5 Things You Probably *DO* Know About Gluten

I read an interesting article entitled “5 Things You Probably Didn’t Know About Gluten,” and I must admit that I, as a person with legitimate Celiac Disease,  was intruiged by some of the topics discussed.

The first point is that “gluten may not be the only culprit in Celiac disease,” when Celiac Disease which is defined by the Mayo clinic as “an immune reaction to eating gluten, a protein found in wheat, barley, and rye.” In many Celiac patients, there are other immune responses to various grains or allergens (common ones being dairy, soy, corn, nuts, & eggs).

Secondly, the article makes the point that “Gluten-Free Labels are Now Standardized.” This can be considered a blessing or a curse to the Celiac community. While the FDA now requires labeling with a “low” rating of 20ppm to use the term “gluten-free” when labeling food products, 20ppm is perceived as “generally safe” for someone with Celiac disease to consume per day. However, many Celiac’s are much more sensitive, and if consuming more than one product at 20ppm a day, the majority of those with this autoimmune disorder can develop very undesirable symptoms.
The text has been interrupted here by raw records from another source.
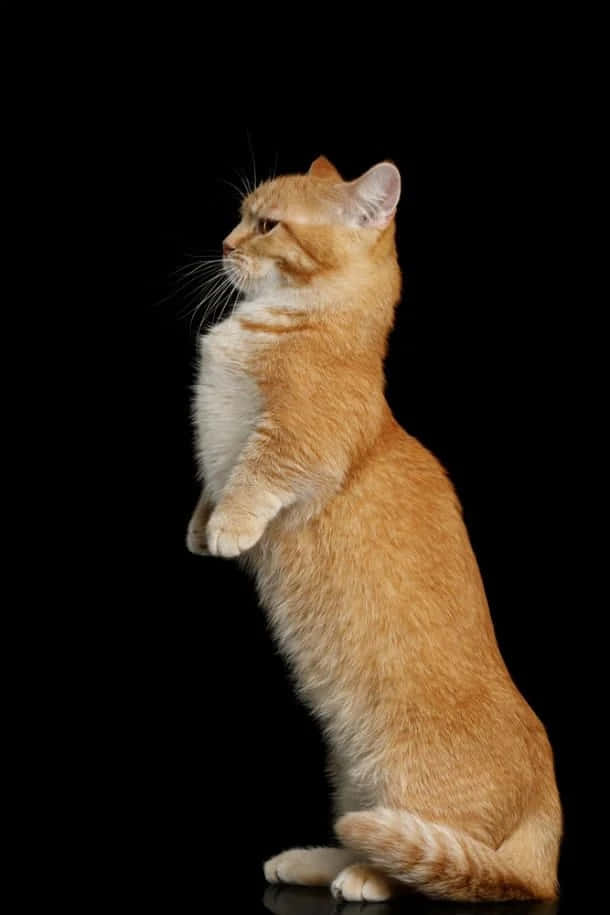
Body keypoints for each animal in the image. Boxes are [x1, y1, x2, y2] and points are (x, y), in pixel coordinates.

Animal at [186, 156, 560, 900]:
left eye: (266, 224)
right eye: (243, 215)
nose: (224, 244)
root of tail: (547, 808)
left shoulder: (303, 443)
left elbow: (257, 472)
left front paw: (230, 527)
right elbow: (215, 480)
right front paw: (201, 525)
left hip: (405, 786)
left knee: (434, 859)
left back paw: (363, 877)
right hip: (351, 775)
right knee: (364, 830)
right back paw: (307, 860)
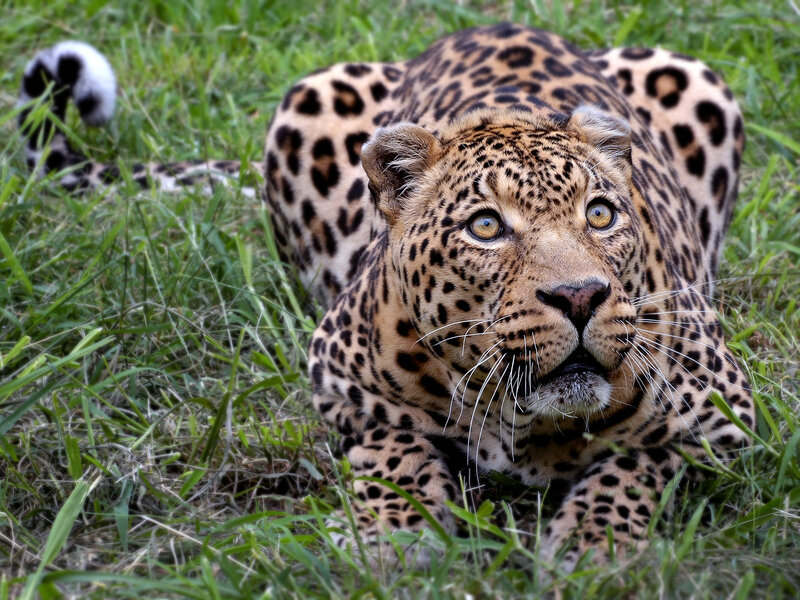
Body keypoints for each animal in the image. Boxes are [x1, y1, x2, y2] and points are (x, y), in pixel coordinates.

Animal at [18, 23, 754, 570]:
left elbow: (637, 462)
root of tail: (491, 23)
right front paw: (392, 535)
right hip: (309, 98)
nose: (579, 296)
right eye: (486, 227)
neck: (521, 422)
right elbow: (393, 444)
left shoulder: (726, 415)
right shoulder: (337, 376)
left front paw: (592, 542)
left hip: (694, 77)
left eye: (600, 215)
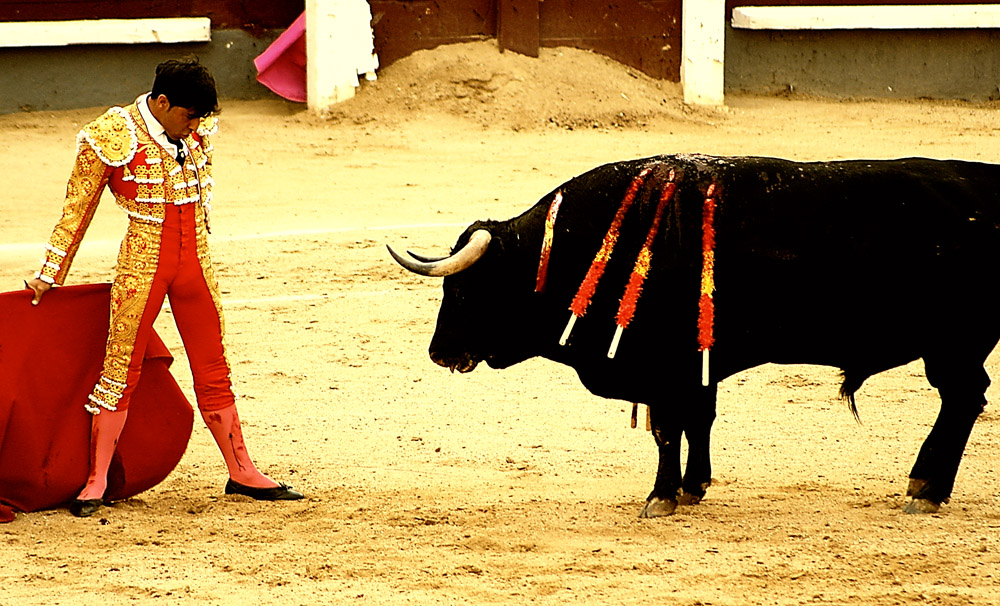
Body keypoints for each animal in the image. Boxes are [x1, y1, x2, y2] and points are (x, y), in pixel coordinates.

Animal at [388, 156, 1000, 516]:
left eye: (464, 290)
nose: (438, 352)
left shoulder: (663, 366)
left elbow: (666, 429)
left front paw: (660, 497)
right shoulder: (695, 366)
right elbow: (698, 420)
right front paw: (692, 486)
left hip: (954, 344)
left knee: (962, 399)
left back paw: (926, 490)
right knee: (965, 401)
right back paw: (926, 487)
Next, the article addresses the obvious: “Gluten Free Fast-Food May Not Be Safe for People With Celiac.” Really?? Of course, there is a HUGE risk in oprdering that “gluten-free” pizza from Domino’s or Pizza Hut. There is a huge risk for consuming anything that comes into contact with gluten (gluten particles can hang around in the air at a bakery or other establishments, so it is best to ONLY purchase items that are made in a DEDICATED GLUTEN-FREE FACILITY (i.e. Our amazing bakery) if you don’t want to become cross contaminated.

The next point addresses Gluten-Free junk foods being accessible everywhere. This is a god-send for those of us that haven’t been able to have a real cupcake in years, but it really comes down to the food choices we make on a daily basis. It is okay to eat healthily 95% of the time and allow yourself to splurge on a cookies every once in awhile. The key in finding a facility that make delicious and dedicated gluten-free treats! It’s not worth it to cheat.

The last discussion topic in the article discusses upcoming food sensors that can detect minute quantities of gluten in the food you’re planning to eat. This would be invaluable, assuming they’re made inexpensively and are accessible to the general public.

What do you think about this article? How do you feel about the FDA laws on gluten-free labeling? Do you feel safe in what you consume?